The story spilled out like a fever dream: A man given away as a child, raised by an aunt with too many mouths to feed, jealousy brewing like bad moonshine. Then the escape, the land, the promise. But promises are funny things in this country – they have a way of turning sideways when power and greed enter the equation. The feudal lord wanted more, always more. Three-quarters of a crop instead of one-quarter. The mathematics of oppression never changes, just the numbers. And Jitto, poor doomed bastard, decided to do the one thing guaranteed to make the power structure nervous – he said no.
Not with guns or bombs or armies, but with the most terrifying weapon of all: his own life. He died on his own grain heap, his daughter and adopted child following him into that dark night of protest.

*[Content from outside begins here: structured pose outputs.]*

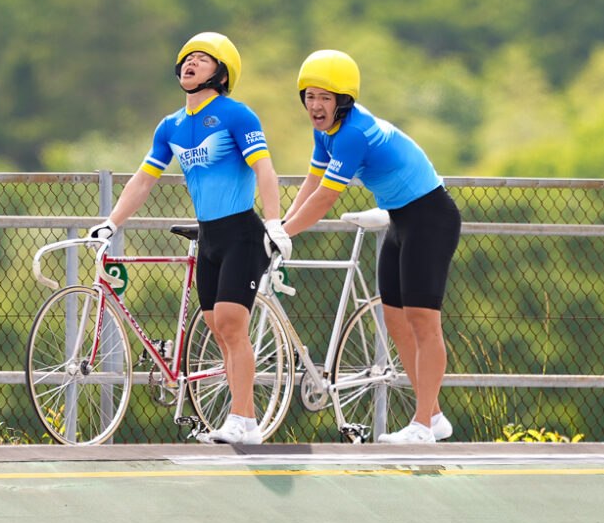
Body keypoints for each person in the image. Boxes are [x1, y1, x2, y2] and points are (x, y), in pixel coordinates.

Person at [89, 32, 291, 445]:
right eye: (187, 58)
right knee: (218, 329)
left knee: (232, 324)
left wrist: (274, 223)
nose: (190, 63)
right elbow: (144, 180)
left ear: (221, 74)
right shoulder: (171, 126)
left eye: (202, 58)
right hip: (208, 237)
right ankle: (244, 422)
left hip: (242, 233)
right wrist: (111, 223)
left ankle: (242, 420)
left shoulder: (236, 116)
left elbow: (264, 170)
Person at [280, 49, 461, 443]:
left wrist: (286, 233)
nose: (315, 106)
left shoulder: (352, 133)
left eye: (324, 98)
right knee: (394, 319)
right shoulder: (325, 132)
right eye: (309, 97)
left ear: (343, 101)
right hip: (399, 218)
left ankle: (422, 426)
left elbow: (327, 198)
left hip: (430, 217)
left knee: (423, 321)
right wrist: (280, 226)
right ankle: (433, 416)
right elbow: (312, 182)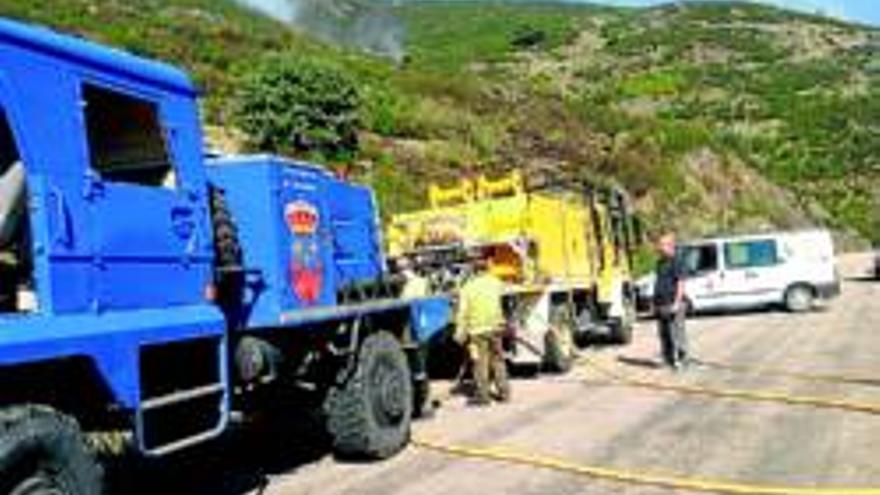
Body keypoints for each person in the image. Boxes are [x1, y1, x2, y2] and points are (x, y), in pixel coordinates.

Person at [454, 257, 510, 406]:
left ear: (474, 271)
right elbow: (504, 294)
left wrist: (459, 333)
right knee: (498, 361)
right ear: (487, 269)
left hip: (477, 332)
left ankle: (483, 397)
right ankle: (504, 393)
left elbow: (462, 313)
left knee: (480, 363)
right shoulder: (494, 282)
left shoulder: (467, 288)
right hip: (495, 328)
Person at [653, 232, 689, 371]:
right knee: (664, 333)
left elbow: (681, 282)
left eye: (662, 244)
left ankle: (682, 358)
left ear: (671, 246)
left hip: (674, 303)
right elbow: (659, 282)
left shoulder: (677, 261)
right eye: (659, 244)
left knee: (677, 332)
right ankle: (668, 359)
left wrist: (677, 303)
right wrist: (654, 303)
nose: (660, 247)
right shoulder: (660, 262)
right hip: (661, 303)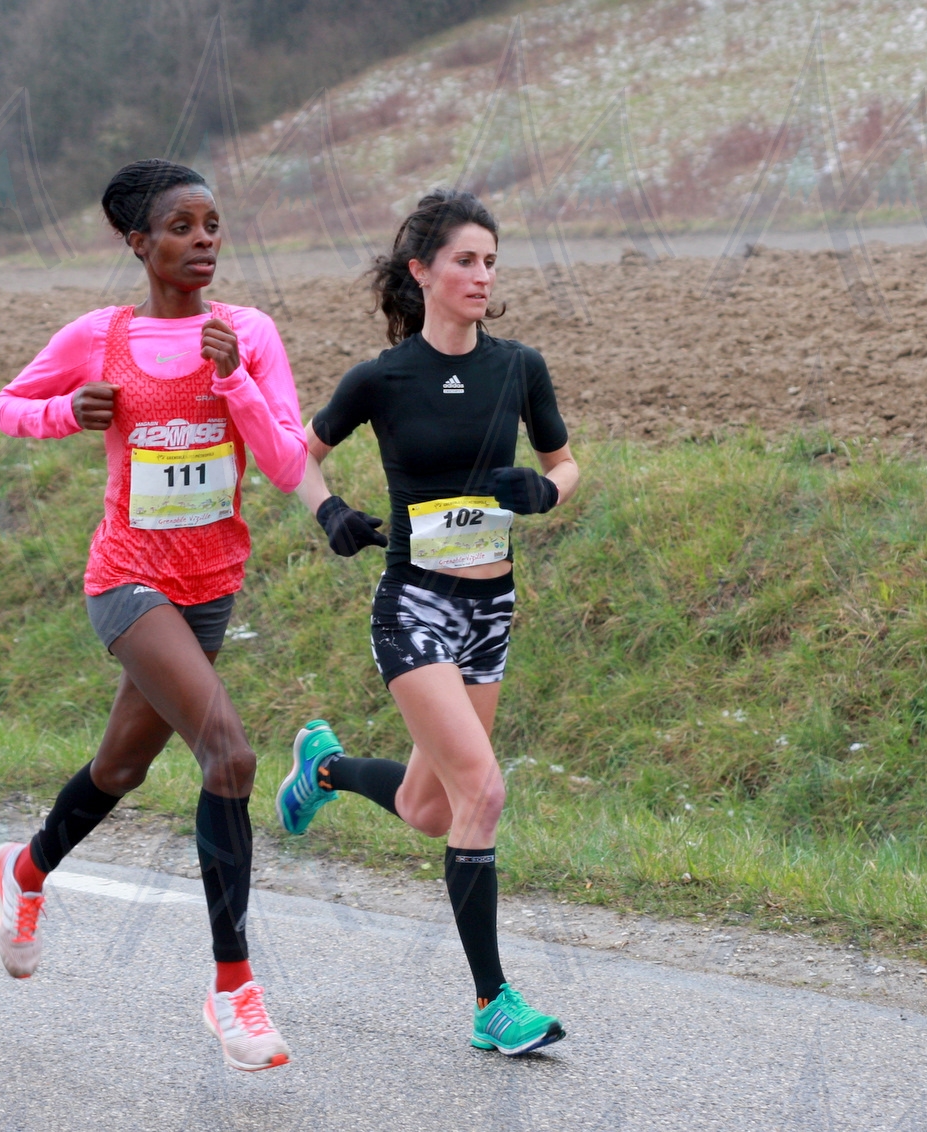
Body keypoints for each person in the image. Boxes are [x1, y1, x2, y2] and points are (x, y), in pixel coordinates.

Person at [0, 159, 307, 1072]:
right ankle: (232, 989)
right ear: (139, 243)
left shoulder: (248, 333)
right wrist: (66, 412)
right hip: (128, 579)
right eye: (181, 227)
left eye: (212, 224)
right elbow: (8, 406)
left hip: (211, 584)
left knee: (121, 768)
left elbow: (288, 462)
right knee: (230, 755)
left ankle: (26, 870)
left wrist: (236, 381)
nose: (204, 240)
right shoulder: (100, 336)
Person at [275, 189, 578, 1056]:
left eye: (491, 262)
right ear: (422, 271)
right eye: (465, 261)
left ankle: (324, 769)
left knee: (430, 808)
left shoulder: (519, 367)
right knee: (484, 791)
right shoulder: (382, 378)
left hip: (492, 609)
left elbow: (566, 463)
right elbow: (298, 454)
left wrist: (544, 492)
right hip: (414, 606)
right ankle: (493, 1004)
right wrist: (329, 511)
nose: (483, 276)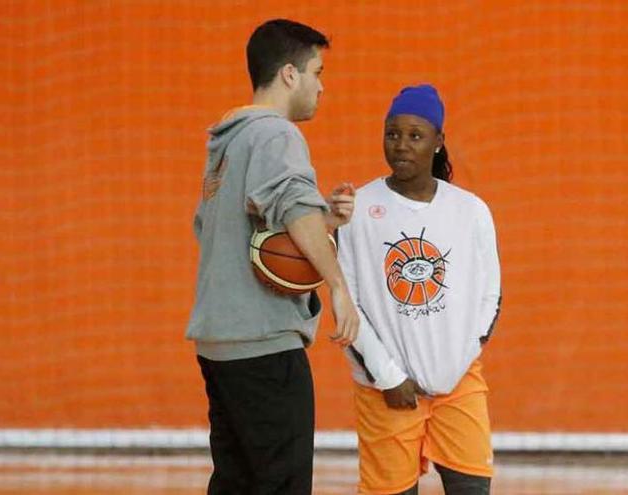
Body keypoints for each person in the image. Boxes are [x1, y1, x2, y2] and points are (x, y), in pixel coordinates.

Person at [185, 18, 359, 494]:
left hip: (219, 342)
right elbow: (294, 211)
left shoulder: (226, 140)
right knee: (282, 484)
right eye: (317, 72)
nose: (321, 87)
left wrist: (325, 220)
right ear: (289, 74)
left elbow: (238, 231)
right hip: (263, 341)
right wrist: (339, 287)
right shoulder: (277, 135)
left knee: (235, 483)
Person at [337, 84, 501, 495]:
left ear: (438, 141)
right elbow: (348, 304)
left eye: (415, 135)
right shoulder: (358, 209)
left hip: (458, 384)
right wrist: (389, 376)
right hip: (386, 389)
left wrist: (455, 364)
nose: (402, 146)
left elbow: (490, 297)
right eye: (393, 134)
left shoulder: (471, 210)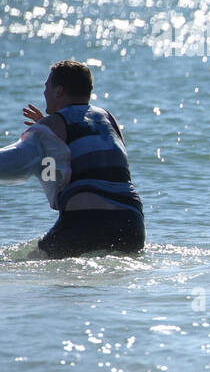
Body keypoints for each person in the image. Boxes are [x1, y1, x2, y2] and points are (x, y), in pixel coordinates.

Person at [14, 60, 145, 258]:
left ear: (59, 92)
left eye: (46, 87)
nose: (44, 93)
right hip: (131, 223)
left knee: (25, 263)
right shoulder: (108, 118)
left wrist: (44, 136)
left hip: (85, 221)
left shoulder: (52, 125)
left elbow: (53, 191)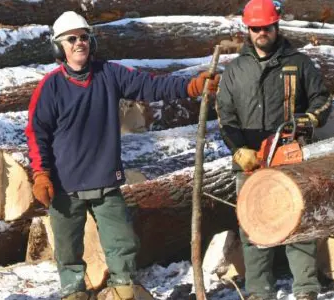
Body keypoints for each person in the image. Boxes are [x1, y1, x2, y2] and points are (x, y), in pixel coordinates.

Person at [25, 11, 220, 300]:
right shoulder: (50, 87)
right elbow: (35, 132)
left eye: (84, 37)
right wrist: (41, 174)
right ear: (58, 47)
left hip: (105, 179)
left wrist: (189, 86)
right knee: (67, 249)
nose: (79, 43)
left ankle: (123, 291)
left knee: (122, 243)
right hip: (65, 185)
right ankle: (73, 293)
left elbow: (151, 85)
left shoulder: (110, 74)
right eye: (71, 39)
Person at [215, 0, 332, 299]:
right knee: (254, 228)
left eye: (266, 27)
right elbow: (224, 117)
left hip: (291, 154)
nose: (261, 33)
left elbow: (323, 100)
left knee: (298, 223)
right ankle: (258, 291)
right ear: (248, 30)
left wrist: (309, 119)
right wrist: (238, 149)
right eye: (255, 28)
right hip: (251, 159)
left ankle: (305, 288)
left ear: (276, 25)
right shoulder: (235, 70)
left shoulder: (299, 63)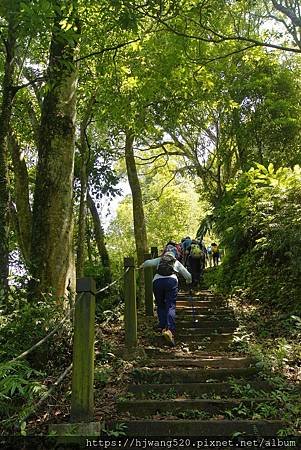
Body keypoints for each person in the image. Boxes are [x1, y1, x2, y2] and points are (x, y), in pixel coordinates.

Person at [143, 252, 192, 346]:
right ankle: (170, 329)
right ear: (173, 256)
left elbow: (148, 263)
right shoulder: (176, 262)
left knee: (160, 304)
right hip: (171, 281)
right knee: (170, 305)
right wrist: (188, 281)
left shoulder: (159, 260)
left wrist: (141, 266)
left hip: (157, 282)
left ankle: (162, 325)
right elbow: (188, 275)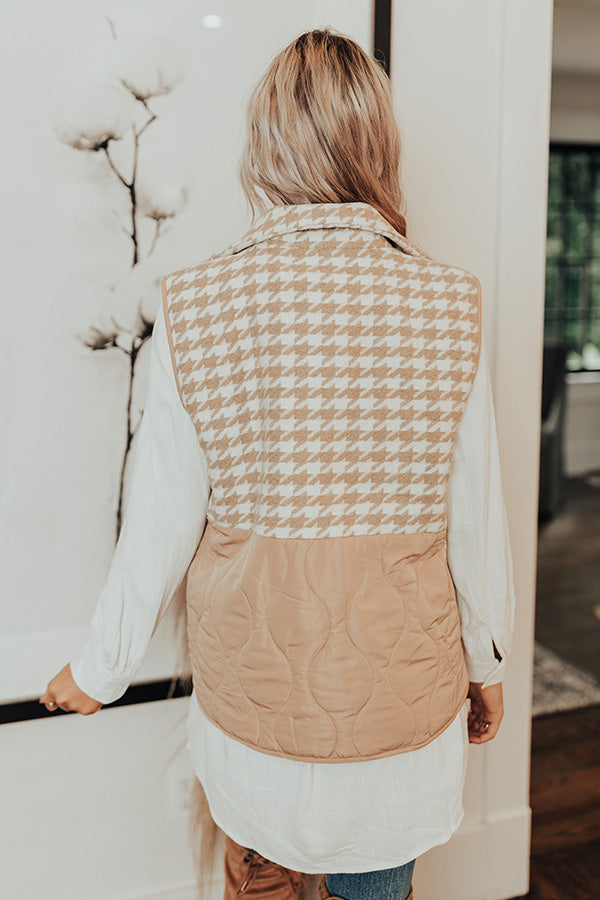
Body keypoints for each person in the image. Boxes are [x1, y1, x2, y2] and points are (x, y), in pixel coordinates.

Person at [40, 27, 516, 900]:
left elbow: (159, 523)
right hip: (398, 725)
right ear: (376, 143)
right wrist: (486, 665)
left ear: (264, 147)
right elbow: (475, 518)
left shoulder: (199, 304)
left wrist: (99, 667)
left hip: (252, 718)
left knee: (257, 880)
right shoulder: (448, 302)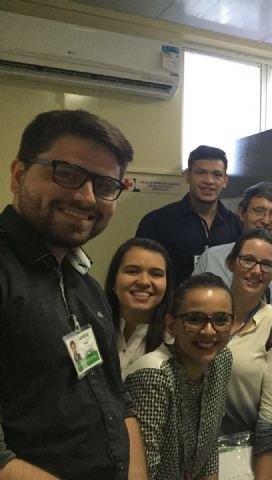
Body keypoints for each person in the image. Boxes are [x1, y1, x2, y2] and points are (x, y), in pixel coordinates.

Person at [0, 109, 147, 478]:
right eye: (67, 174)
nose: (86, 197)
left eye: (105, 185)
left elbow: (117, 398)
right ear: (18, 175)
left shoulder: (85, 286)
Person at [194, 181, 272, 382]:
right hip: (210, 366)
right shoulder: (212, 258)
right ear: (242, 213)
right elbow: (192, 308)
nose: (266, 220)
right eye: (258, 211)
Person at [125, 273, 234, 480]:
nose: (209, 331)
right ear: (171, 326)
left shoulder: (221, 360)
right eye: (195, 319)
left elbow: (208, 452)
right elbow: (142, 473)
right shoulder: (153, 376)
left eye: (221, 320)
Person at [222, 229, 272, 480]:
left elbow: (271, 419)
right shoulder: (206, 314)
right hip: (191, 454)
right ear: (231, 262)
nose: (256, 271)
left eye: (266, 264)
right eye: (248, 260)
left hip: (242, 460)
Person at [136, 145, 242, 284]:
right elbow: (141, 269)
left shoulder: (236, 225)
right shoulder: (157, 222)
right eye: (201, 172)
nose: (209, 181)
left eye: (217, 175)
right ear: (187, 175)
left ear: (225, 180)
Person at [105, 237, 174, 378]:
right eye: (132, 271)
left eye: (156, 274)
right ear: (114, 280)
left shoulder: (176, 340)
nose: (144, 282)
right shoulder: (90, 328)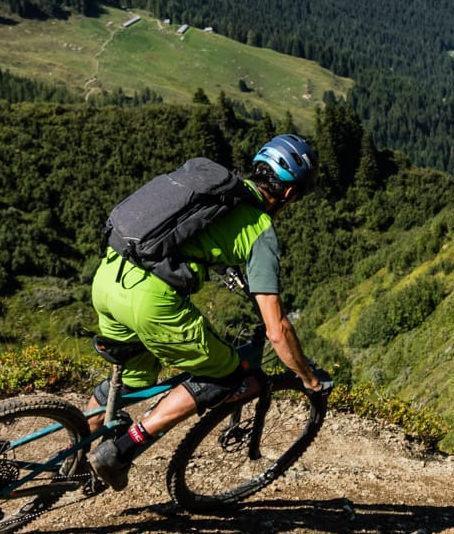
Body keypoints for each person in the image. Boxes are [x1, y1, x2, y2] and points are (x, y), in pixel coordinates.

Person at [86, 134, 329, 484]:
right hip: (150, 302)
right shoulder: (260, 228)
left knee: (133, 379)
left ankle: (77, 452)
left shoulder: (216, 194)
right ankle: (121, 450)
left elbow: (187, 236)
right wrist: (309, 379)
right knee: (227, 376)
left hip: (109, 276)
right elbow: (277, 331)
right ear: (290, 194)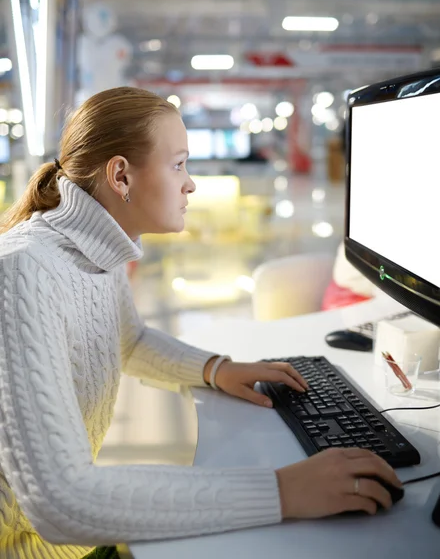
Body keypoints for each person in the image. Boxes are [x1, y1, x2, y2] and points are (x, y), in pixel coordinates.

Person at [0, 87, 402, 559]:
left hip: (56, 540)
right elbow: (62, 501)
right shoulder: (25, 270)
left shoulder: (93, 251)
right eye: (178, 165)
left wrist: (216, 369)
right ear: (121, 176)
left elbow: (128, 342)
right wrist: (282, 492)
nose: (191, 184)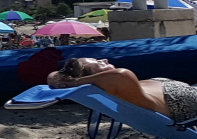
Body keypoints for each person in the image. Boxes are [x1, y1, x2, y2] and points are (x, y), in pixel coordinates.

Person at [46, 56, 197, 120]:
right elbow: (121, 74)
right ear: (94, 76)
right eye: (98, 62)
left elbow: (52, 76)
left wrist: (71, 79)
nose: (105, 59)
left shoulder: (123, 89)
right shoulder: (121, 88)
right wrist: (75, 82)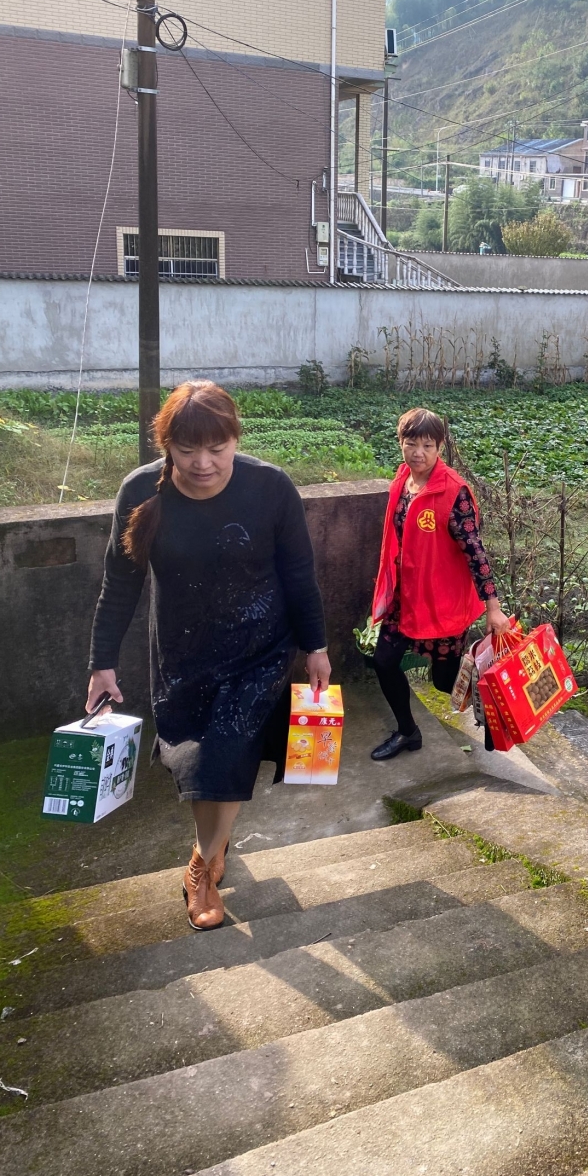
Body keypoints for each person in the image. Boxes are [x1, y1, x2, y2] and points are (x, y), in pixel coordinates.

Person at [86, 381, 330, 931]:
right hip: (182, 653)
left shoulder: (270, 487)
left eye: (217, 449)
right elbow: (119, 582)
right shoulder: (140, 492)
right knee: (199, 763)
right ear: (165, 445)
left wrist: (316, 646)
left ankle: (201, 863)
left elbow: (299, 574)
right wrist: (102, 661)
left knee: (229, 756)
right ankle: (215, 846)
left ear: (235, 440)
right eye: (187, 450)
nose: (203, 463)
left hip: (259, 648)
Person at [369, 407, 509, 760]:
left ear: (439, 447)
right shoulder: (403, 482)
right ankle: (408, 732)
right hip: (406, 596)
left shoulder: (453, 493)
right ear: (401, 443)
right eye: (410, 443)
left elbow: (475, 552)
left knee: (445, 681)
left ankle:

Their blood soaked into the seeds of resistance, and now, centuries later, we’re still trying to understand what it all means while drinking bottled water in air-conditioned temples. The real temple, the old one, sits empty save for a few cows and a black dog that might be the reincarnated spirit of truth itself, watching us all with knowing eyes. No tourists here, no selfie sticks, no plastic waste. Just the heavy silence of authenticity in a world gone mad with facades.
Here’s the real horror of it all: We’ve turned a man’s ultimate protest against injustice into a three-day carnival called Jhiri Mela. Somewhere, in whatever cosmic plane dead martyrs watch us from, Baba Jitto must be laughing – or crying – or both. His sacrifice has become a tourist attraction, his principles reduced to pamphlets, his memory preserved in plastic. But maybe that’s not the end of the story. Maybe, just maybe, the old temple up that forgotten road, with its lonely dog and silent keeper, holds something we desperately need – a truth that doesn’t come with a price tag or a souvenir shop. A reminder that in this age of fake everything, real sacrifice leaves marks that even time can’t wash away.
Buy the ticket, take the ride – but make sure you take the road less traveled. The real story’s always up there, away from the highway, waiting for someone crazy enough to look for it.